Gioco d’azzardo legale: proibizionismo Governo costa 2,3 mld di gettito (Foto Ansa)

ROMA – Gioco d’azzardo legale: il proibizionismo che il Governo sta tentando di mettere in atto, costa 2,3 miliardi di gettito che arriva dal settore. L’Istituto per la competitività, I-com, ha infatti elaborato uno studio sul nuovo proibizionismo nei giochi. La ricerca dal titolo “Nuovo proibizionismo, quale impatto?” pubblicato dal Sole 24 Ore ha evidenziato che i volumi nei giochi in Italia potrebbero calare da un minimo di 14,4 miliardi fino ad un massimo di 21,6 miliardi di euro. Tradotto, per l’Erario il danno è quantificabile da una cifra minima di 1,5 miliardi fino ad arrivare a 2,3 miliardi persi.

Con le nuove misure i giochi saranno meno attrattivi e sarà favorita l’offerta illegale. Quindi si tratta di misure che da una parte danneggiano le entrate fiscali e dall’altra rafforzano l’illegale. Il divieto di pubblicità potrebbe poi portare a favorire i siti non autorizzati. 

L’istituto per la competitività, nel suo studio, evidenzia che l’aumento della tassazione nei giochi, il ban della pubblicità, l’incremento della tassa della fortuna, i distanziometri portano a “sovrastimare l’effetto sperato di una riduzione del consumo”. In realtà i giocatori sono destinati a trasferirsi in mercati paralleli.

Agipronews segnala alcuni passaggi interessanti della ricerca: “Parte della riduzione, infatti, si trasferisce sul mercato “grigio” o illegale che, nel caso dei giochi, è facilmente fruibile soprattutto via web. In realtà l’impatto immediato si avrebbe sui prezzi del gioco con un relativo aumento. E questo a partire proprio dalle misure restrittive in tema di pubblicità. La minore informazione potrebbe agire riducendo le attese di vincita e dunque la raccolta, aumentando il prezzo relativo approssimato dalla differenza tra giocata e vincita unitaria”.

Sempre secondo lo studio “il prezzo sul mercato legale potrebbe aumentare a causa della maggiore concorrenza sul mercato illegale o grigio, più facilmente fruibile data la riduzione delle informazioni utili all’utente per distingure tra le differenti tipologie di gioco lecito o meno”.

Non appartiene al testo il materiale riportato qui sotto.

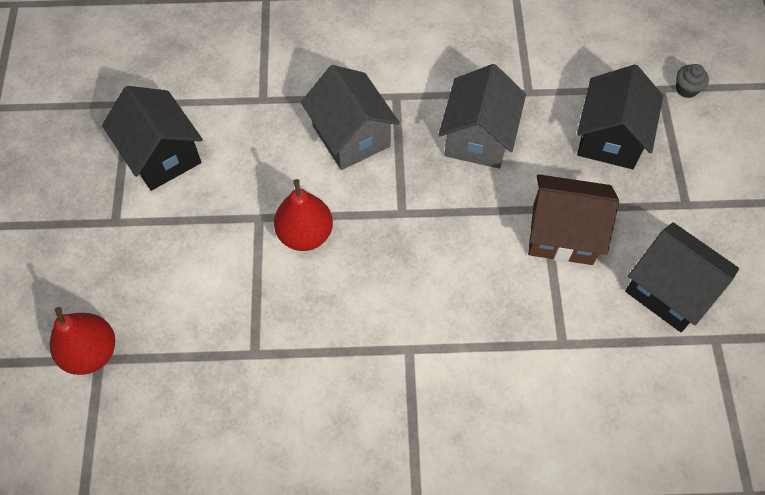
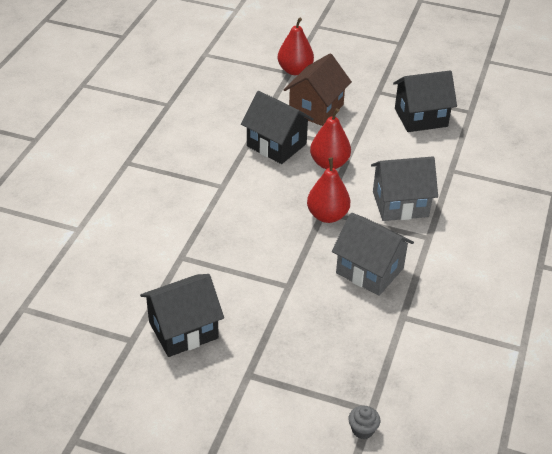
camera: 110 degrees right, 20 degrees down
brown house [528,174,619,265] -> brown house moved to [284,54,352,126]
black house [577,64,663,169] -> black house moved to [241,91,314,164]
none -> red pear [307,158,350,223]

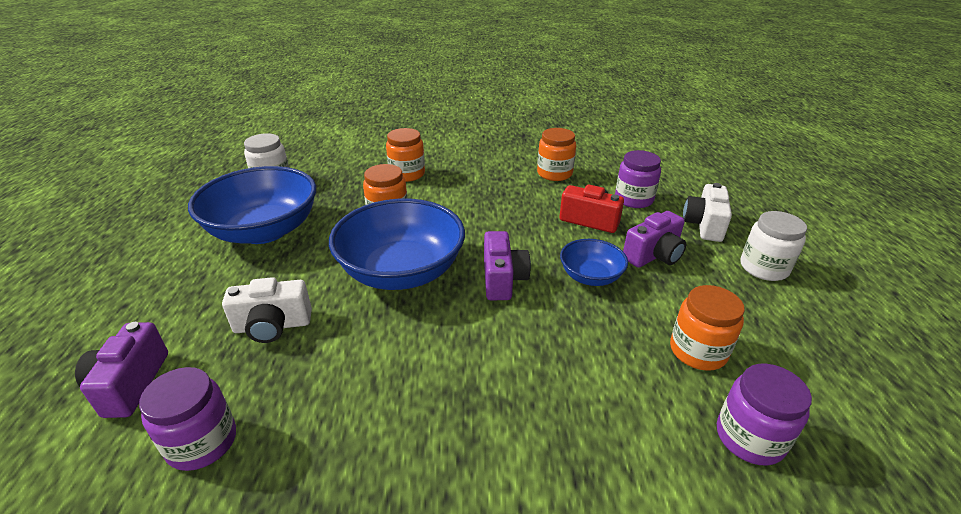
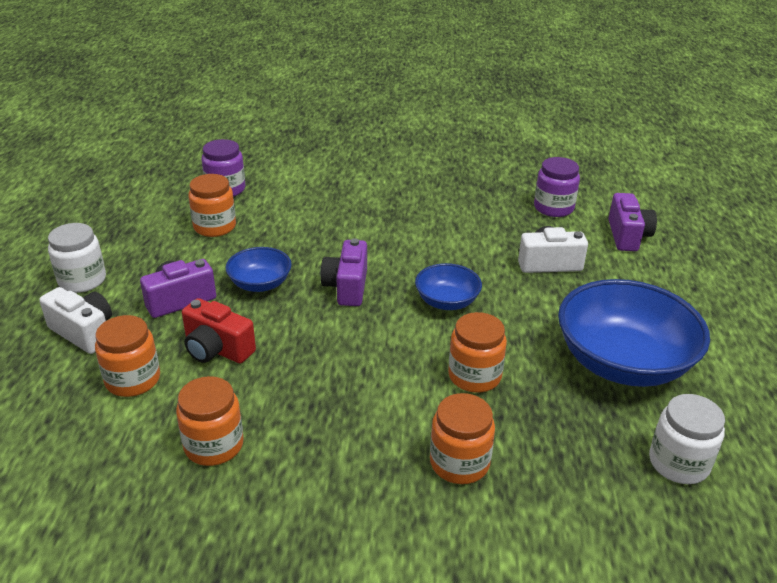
camera: 175 degrees left, 0 degrees up
blue bowl [329,199,465,290] -> blue bowl [415,263,482,310], size x0.51
purple jar [615,150,661,208] -> orange jar [95,315,160,397]
white camera [683,183,732,242] -> white camera turned 75 degrees counterclockwise [39,287,112,354]

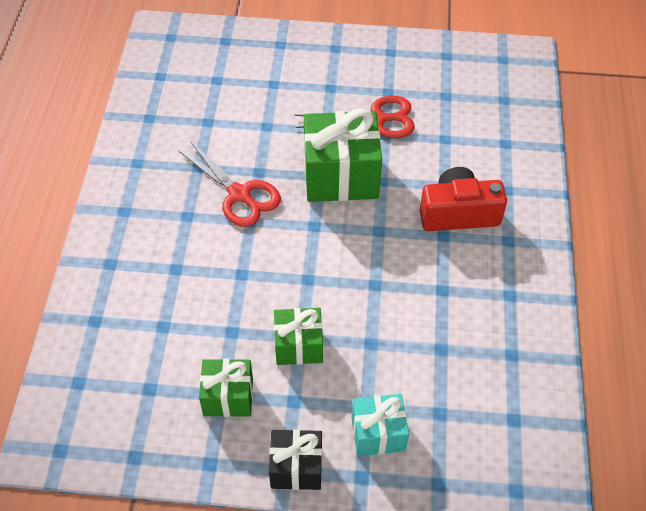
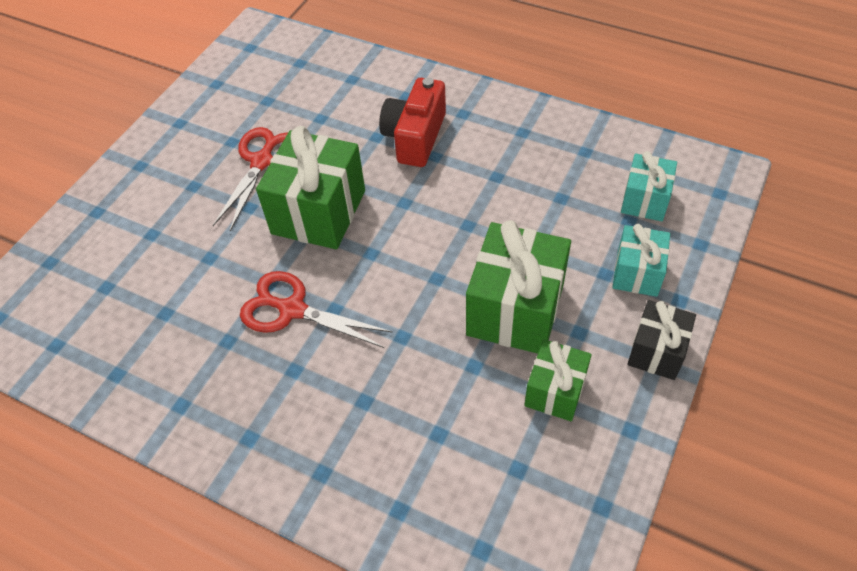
camera: 65 degrees left, 0 degrees up
red scissors [178,141,281,227] -> red scissors turned 135 degrees counterclockwise [240,271,393,348]
green gift [274,308,323,365] -> green gift [466,220,571,354], size x1.74
none -> turquoise gift [621,151,677,221]

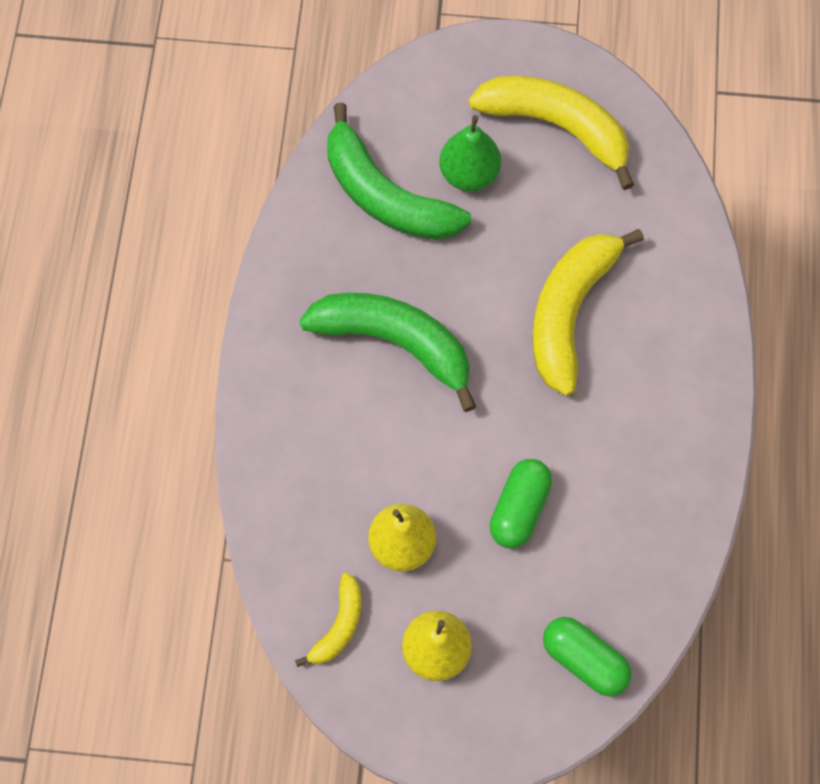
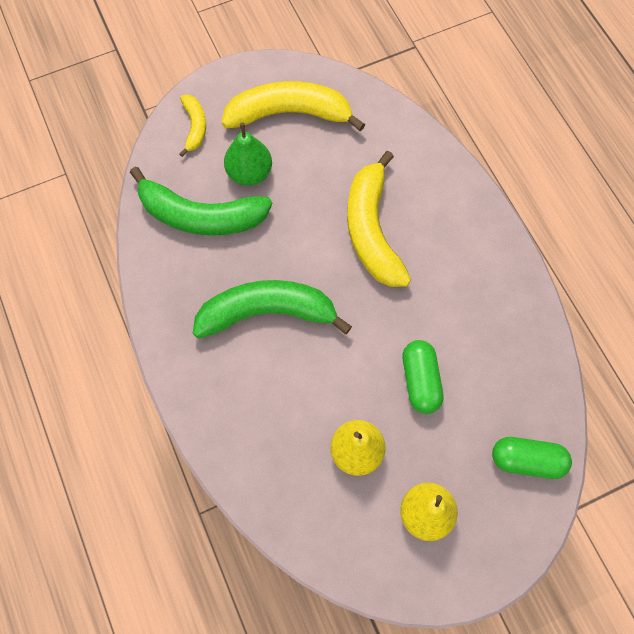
camera: 30 degrees left, 0 degrees up
yellow banana [295,573,362,667] -> yellow banana moved to [179,95,206,157]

“Con un’elasticità della domanda dei giochi al prezzo pari a 1,5 applicata al mercato italiano dei giochi, si registrerebbe un aumento del prezzo del 10%. Sul mercato si tratterebbe di una riduzione della raccolta di almeno il 13% che equivarrebbe a 14,4 miliardi in meno raccolti sull’intero portafoglio del gioco. In una ipotesi conservativa, si legge nelle conclusioni dello studio, in cui l’incidenza dell’Erario sulla raccolta resti pari a quella osservata nel 2016 (10,9%), la corrispondente riduzione del gettito fiscale sarebbe pari a circa 1,6 miliardi di euro. Se i prezzi aumentassero del 15%, la riduzione della raccolta arriverebbe a valere 21,6 miliardi di euro, con una corrispondente riduzione dell’Erario per 2,3 miliardi di euro. Una riduzione che, se applicata agli ultimi dati 2017 resi noti il 12 febbraio scorso dall’Agenzia delle Dogane e dei Monopoli – dove la raccolta è salita a 101 miliardi e le entrate statali a oltre 11 miliardi – la raccolta si ridurrebbe di 15,2 miliardi, con una perdita di gettito 1,7 miliardi nel caso di un aumento dei prezzi ridotti. Nel caso, invece, di un incremento p elevato del prezzo del gioco sul fronte della raccolta si registrerebbe una potenziale riduzione oltre 22,5 miliardi e per l’Erario la perdita si attesterebbe sui 2,5 miliardi di euro”.